Document segment:
<<<<
Contact centers have long been on the front lines of customer service, but today, they’re witnessing a seismic shift in customer expectations. These growing expectations are rapidly upping the ante for brands to deliver superior customer experience (CX).
The reality is that customer expectations are evolving across sectors. Tech-enabled personalization means today’s customers are accustomed to easily accessing information and they expect seamless communication.
Think of your own experiences as a customer. Receiving up-to-the-minute shipping updates directly in your email inbox, or being served custom-curated purchase suggestions on social media, are commonplace.
Even if you’re not in the tech business, tech-enabled CX has become a baseline for today’s consumers. Your teams must modernize and continually improve to ensure customer satisfaction.
Improving CX is Tough
Businesses know CX advancement is a priority, but they’re failing to live up to expectations. For an unprecedented third year in a row, U.S. consumer perceptions of CX quality are down, according to Forrester. Steep declines were recorded in three dimensions of quality: effectiveness, ease, and emotion.
It can feel impossible to focus on improving CX when your team is buried in call volume and struggling to keep staff, but conditions show no signs of slowing. Recent studies show 57% of customer care leaders expect call volumes to increase and the same group said they’re still experiencing high staff turnover.
…your bot’s responses are only as good as the knowledge base that feeds it.
Expectations will continue to grow, and industry challenges won’t disappear overnight. The contact centers that find the right balance of human support and tech-enabled automation stand the best chance of delivering quality experiences that are effective, easy, and connect emotionally.
Artificial intelligence (AI) and automation, when implemented strategically, can empower customers with self-service and enable human agents to do their best work. We will see how in the following sections.
Empowering Customers with Self-Service
Contact center pros know self-service is a win for everyone. Faster service. Fewer tickets. Improved CSAT scores. But just because your organization provides customers with self-service tools doesn’t mean they are having good experiences with them.
>>>>
Data shown:
<<<<
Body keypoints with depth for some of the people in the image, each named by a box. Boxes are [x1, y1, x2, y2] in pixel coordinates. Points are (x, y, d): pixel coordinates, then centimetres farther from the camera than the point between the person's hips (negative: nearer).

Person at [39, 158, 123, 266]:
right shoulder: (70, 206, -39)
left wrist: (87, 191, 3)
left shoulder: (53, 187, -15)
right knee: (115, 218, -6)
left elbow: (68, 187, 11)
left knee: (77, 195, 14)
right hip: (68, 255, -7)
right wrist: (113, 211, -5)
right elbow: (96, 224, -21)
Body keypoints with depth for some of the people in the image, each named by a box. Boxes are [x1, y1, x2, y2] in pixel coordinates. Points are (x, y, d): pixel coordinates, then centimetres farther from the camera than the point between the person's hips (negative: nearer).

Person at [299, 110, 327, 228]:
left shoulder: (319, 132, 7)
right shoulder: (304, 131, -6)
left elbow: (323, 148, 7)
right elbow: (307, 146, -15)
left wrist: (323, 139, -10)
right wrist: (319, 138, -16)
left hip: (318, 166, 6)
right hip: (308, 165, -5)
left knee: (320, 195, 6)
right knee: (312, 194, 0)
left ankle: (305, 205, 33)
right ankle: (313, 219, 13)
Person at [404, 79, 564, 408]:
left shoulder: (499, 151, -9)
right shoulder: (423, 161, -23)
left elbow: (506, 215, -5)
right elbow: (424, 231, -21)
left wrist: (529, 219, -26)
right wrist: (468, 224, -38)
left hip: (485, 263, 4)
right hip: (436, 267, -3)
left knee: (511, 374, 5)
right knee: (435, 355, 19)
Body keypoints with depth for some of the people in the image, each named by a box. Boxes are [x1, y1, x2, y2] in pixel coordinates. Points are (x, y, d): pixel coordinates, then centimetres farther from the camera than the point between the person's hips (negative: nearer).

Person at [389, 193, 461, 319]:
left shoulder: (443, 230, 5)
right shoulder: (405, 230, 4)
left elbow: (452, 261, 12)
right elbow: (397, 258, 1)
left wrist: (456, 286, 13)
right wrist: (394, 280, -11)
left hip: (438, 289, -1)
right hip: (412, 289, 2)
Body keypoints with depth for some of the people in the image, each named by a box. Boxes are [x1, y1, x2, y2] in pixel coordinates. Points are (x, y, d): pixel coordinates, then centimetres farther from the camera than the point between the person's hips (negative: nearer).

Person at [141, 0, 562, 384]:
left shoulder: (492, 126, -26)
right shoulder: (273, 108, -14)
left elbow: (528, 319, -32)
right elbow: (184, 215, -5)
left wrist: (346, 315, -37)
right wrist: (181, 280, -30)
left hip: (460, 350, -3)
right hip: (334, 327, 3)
>>>>
<<<<
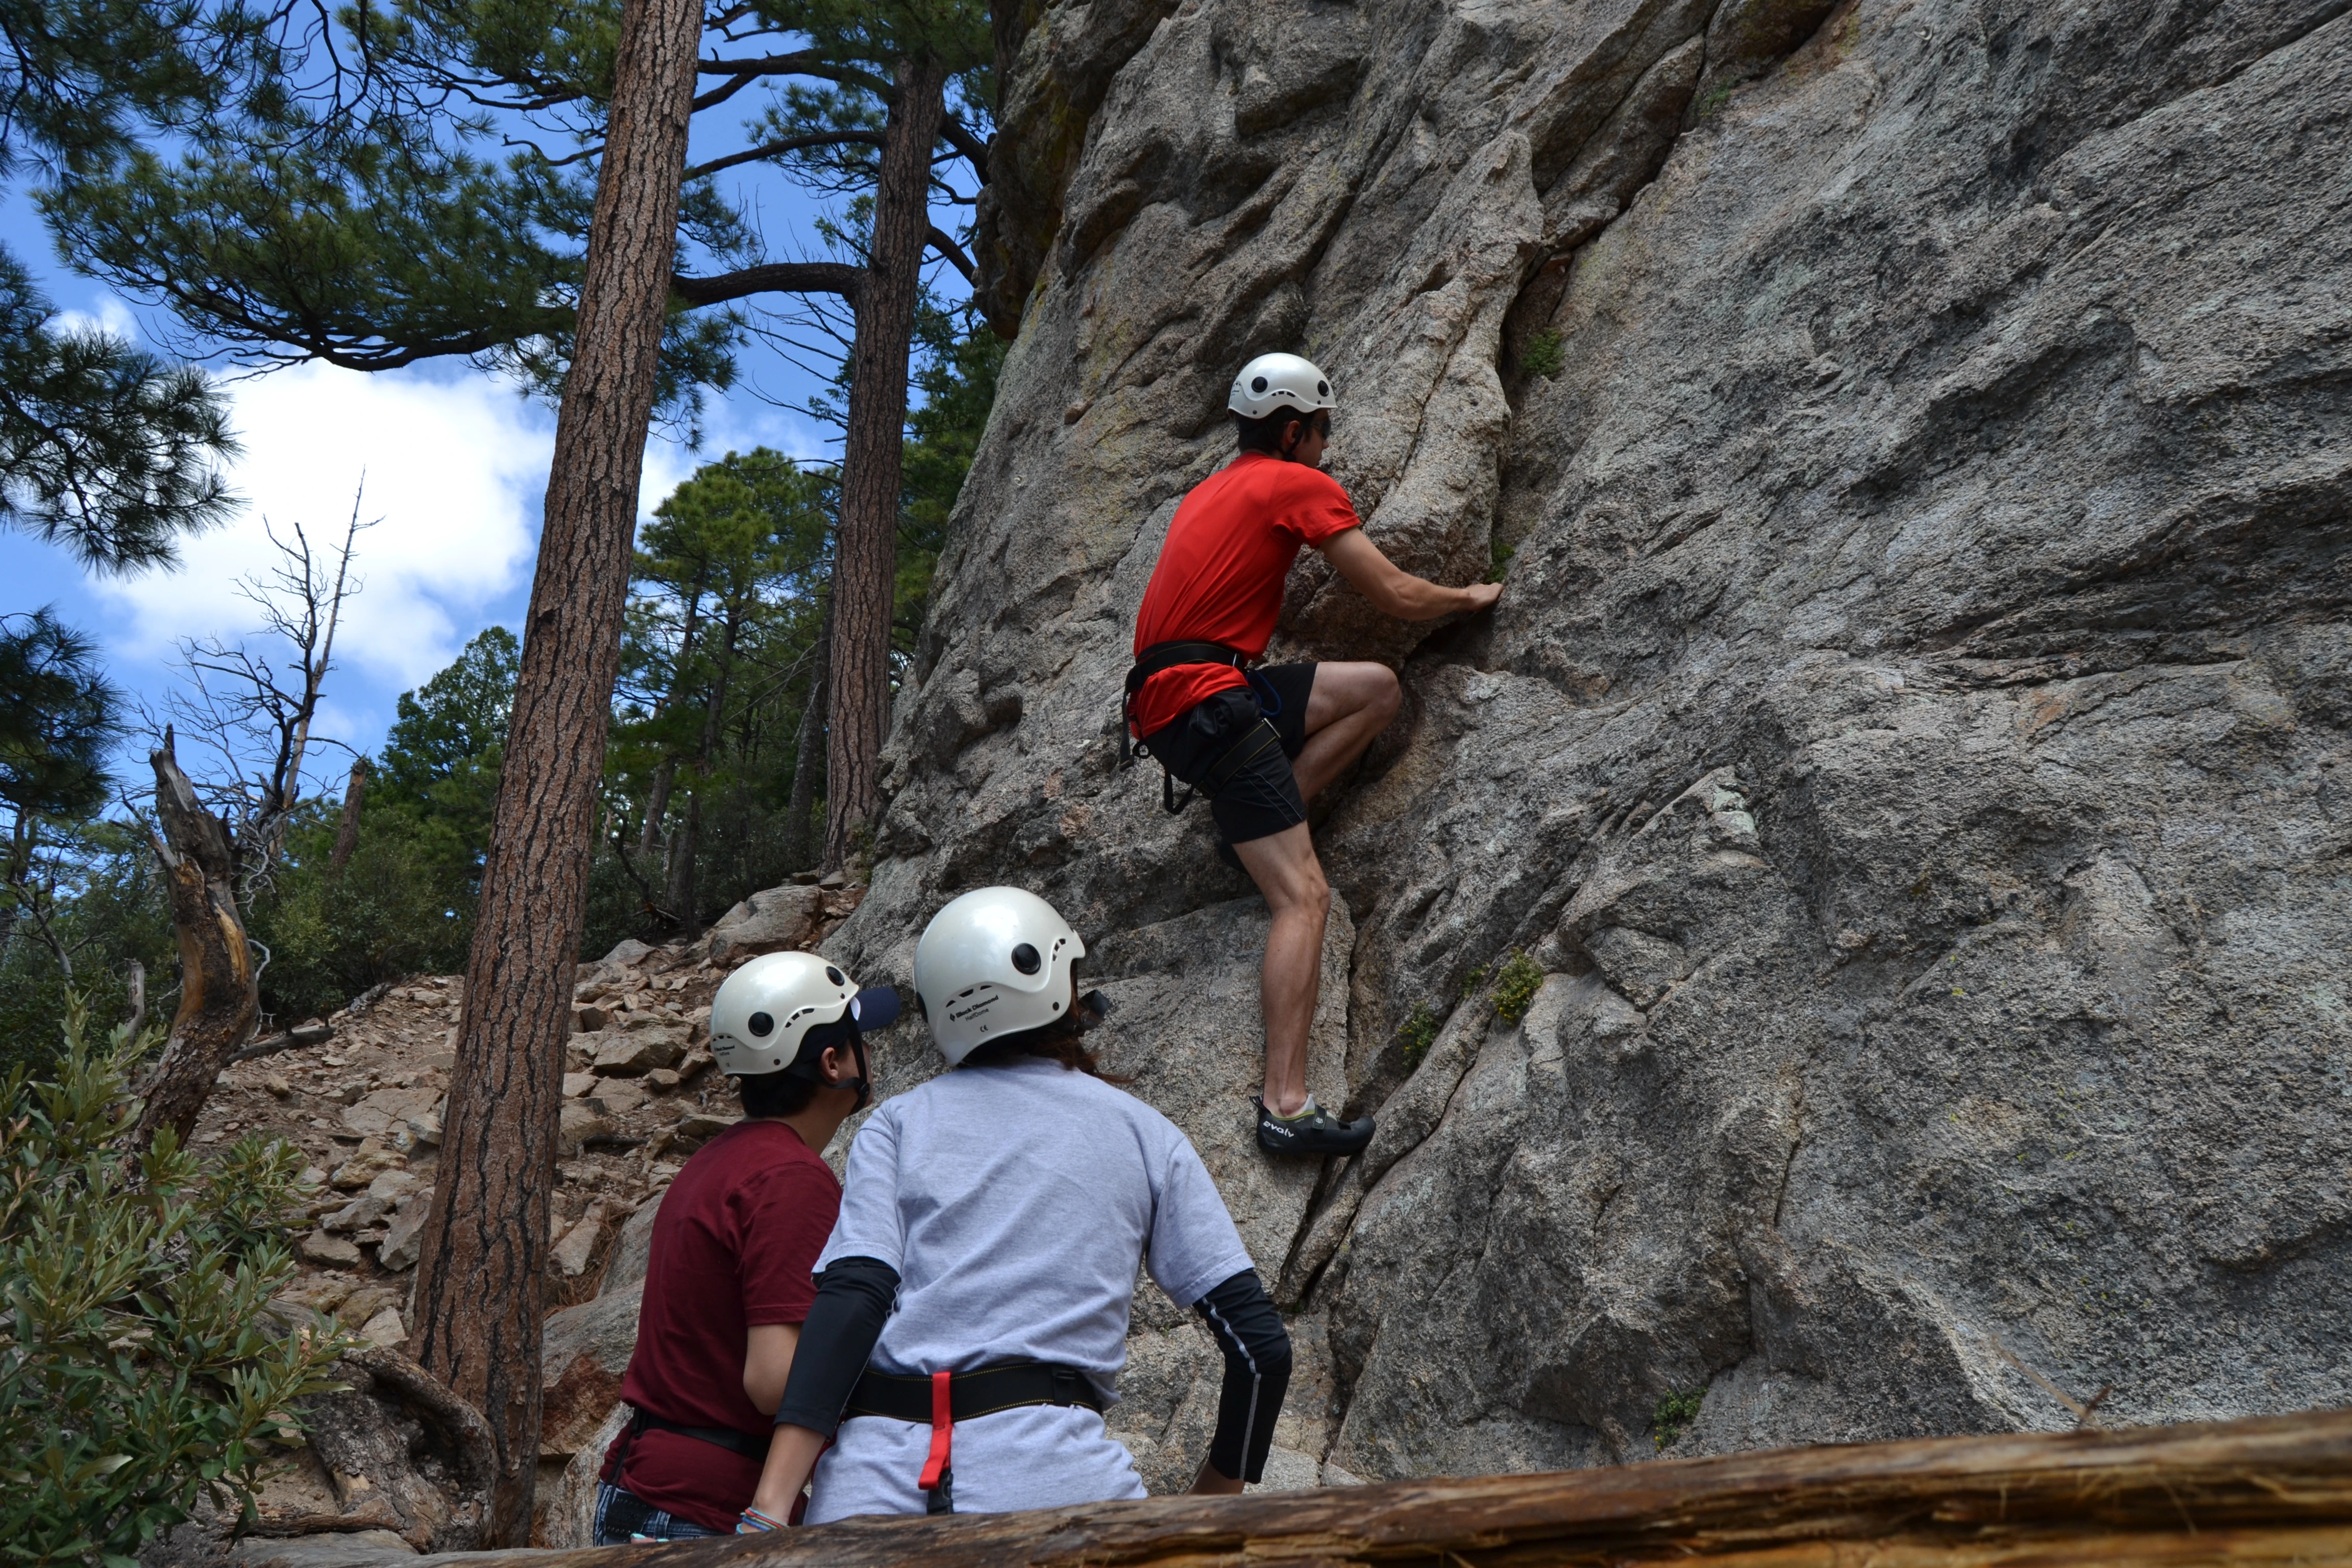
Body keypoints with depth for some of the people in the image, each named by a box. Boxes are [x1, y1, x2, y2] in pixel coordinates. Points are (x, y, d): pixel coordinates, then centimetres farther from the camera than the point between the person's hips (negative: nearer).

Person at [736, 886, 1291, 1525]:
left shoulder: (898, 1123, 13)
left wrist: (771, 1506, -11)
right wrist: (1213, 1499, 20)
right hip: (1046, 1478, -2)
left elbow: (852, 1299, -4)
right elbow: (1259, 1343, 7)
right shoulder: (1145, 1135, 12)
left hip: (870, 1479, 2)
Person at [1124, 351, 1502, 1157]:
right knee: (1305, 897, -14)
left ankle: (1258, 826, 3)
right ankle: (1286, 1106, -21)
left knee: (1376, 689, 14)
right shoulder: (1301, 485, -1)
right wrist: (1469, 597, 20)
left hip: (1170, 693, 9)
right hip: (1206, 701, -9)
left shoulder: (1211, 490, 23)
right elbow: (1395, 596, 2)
>>>>
What this exercise asks:
a) Reproduce the passage on contact center customer experience word for word, starting at "It can feel" and ending at "that feeds it.".
b) According to the passage on contact center customer experience, in which three dimensions of quality did Forrester record steep declines?

Results for the exercise:
a)
It can feel impossible to focus on improving CX when your team is buried in call volume and struggling to keep staff, but conditions show no signs of slowing. Recent studies show 57% of customer care leaders expect call volumes to increase and the same group said they’re still experiencing high staff turnover.
…your bot’s responses are only as good as the knowledge base that feeds it.

b) Effectiveness, ease, and emotion.